M&M: As empresas de varejo no Brasil enfrentaram um momento peculiar em 2023, coma algumas marcas em dificuldades financeira e, outras, em busca de um novo posicionamento. Como vê o atual cenário para as marcas varejistas do País?
Barros: O grande varejo brasileiro passa pela fase mais importante da história, em um cenário extremamente adverso por dois pontos: juros muito altos para o consumidor e um poder aquisitivo corroído pelos últimos anos de pandemia. O varejo nunca enfrentou todos esses fatores em conjunto. Já enfrentou momentos de baixa de consumo, mas com taxa de juros facilitando o equilíbrio; ou um momento de juros altos, mas com o consumo aquecido. Além disso, há o desafio do crescimento muito rápido de todo o universo digital, que para a maioria das categorias ainda traz um grande desafio de sustentabilidade, porque traz volume de faturamento mas não permite operar com a mesma rentabilidade do varejo físico. Esse equilíbrio que vai decidir o jogo no futuro das grandes varejistas, inclusive a respeito de como ele reinventa o varejo físico. Aqui, nos Estados Unidos, fica evidente a relevância do ponto de venda, que passa a cumprir uma nova missão. Estamos diante de um jogo de xadrez muito grande, de ter de reinventar a loja física, em um cenário adverso de rentabilidade e, no meio de tudo isso, uma das maiores transições de consumo que o varejo está vendo.
M&M: O e-commerce transformou – e ainda vai vem transformando a jornada de compra das pessoas. Nesse ambiente digital, em que o preço muitas vezes é o chamariz e o decisor de compra, que espaço sobra para a construção de marca e fidelização de público??
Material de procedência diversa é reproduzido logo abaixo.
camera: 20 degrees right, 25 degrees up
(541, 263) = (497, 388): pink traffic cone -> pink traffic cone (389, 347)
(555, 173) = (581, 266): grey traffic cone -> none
Barros: Sim, o digital, hoje, é o maior desafio que o varejo já enfrentou. Há cases de redes que abdicaram de estar no e-commerce e, quando se olha o resultado prático dessas redes, ele é muito positivo. Então, podemos questionar: não entrar para o e-commerce é o caminho? Não, é preciso achar uma solução para estar presente de forma completa na jornada do consumidor, mas estabelecendo uma rentabilidade positiva em ambos os cenários. Para mim, o único caminho viável para isso é ter um ecossistema onde a venda de produto é só um dos fatores, em meio a uma cadeia de serviços bem-estruturada. Está muito claro, aqui na NFF, que os maiores varejos do mundo estão crescendo de forma sustentável são os que estão criando um mix entre venda de produtos e de serviços aos clientes.
M&M: De forma geral, quais os caminhos você vê para a comunicação varejista no Brasil ao longo de 2024? Que caminho (em termos de apelo de marketing e estratégias de negócios) acredita que as marcas devam seguir?
Barros: Independente do tamanho do varejo, é preciso ter capacidade de coletar informação a respeito do que o cliente deseja, como ele se relaciona e com que frequência. O varejista sempre luta para fazer a primeira venda, mas o futuro não é a primeira venda, mas sim a segunda venda, porque a partir do momento que isso acontece, dá para estreitar o relacionamento com o cliente. A partir desse momento, é muito importante criar uma comunidade em torno de cada negócio. Não consigo enxergar uma marca poderosa, no futuro, que não consiga estabelecer essa relação de comunidade em toda a cadeia, entre os próprios colaboradores e para que os clientes também façam parte dessa comunidade e se torne um veículo de mídia.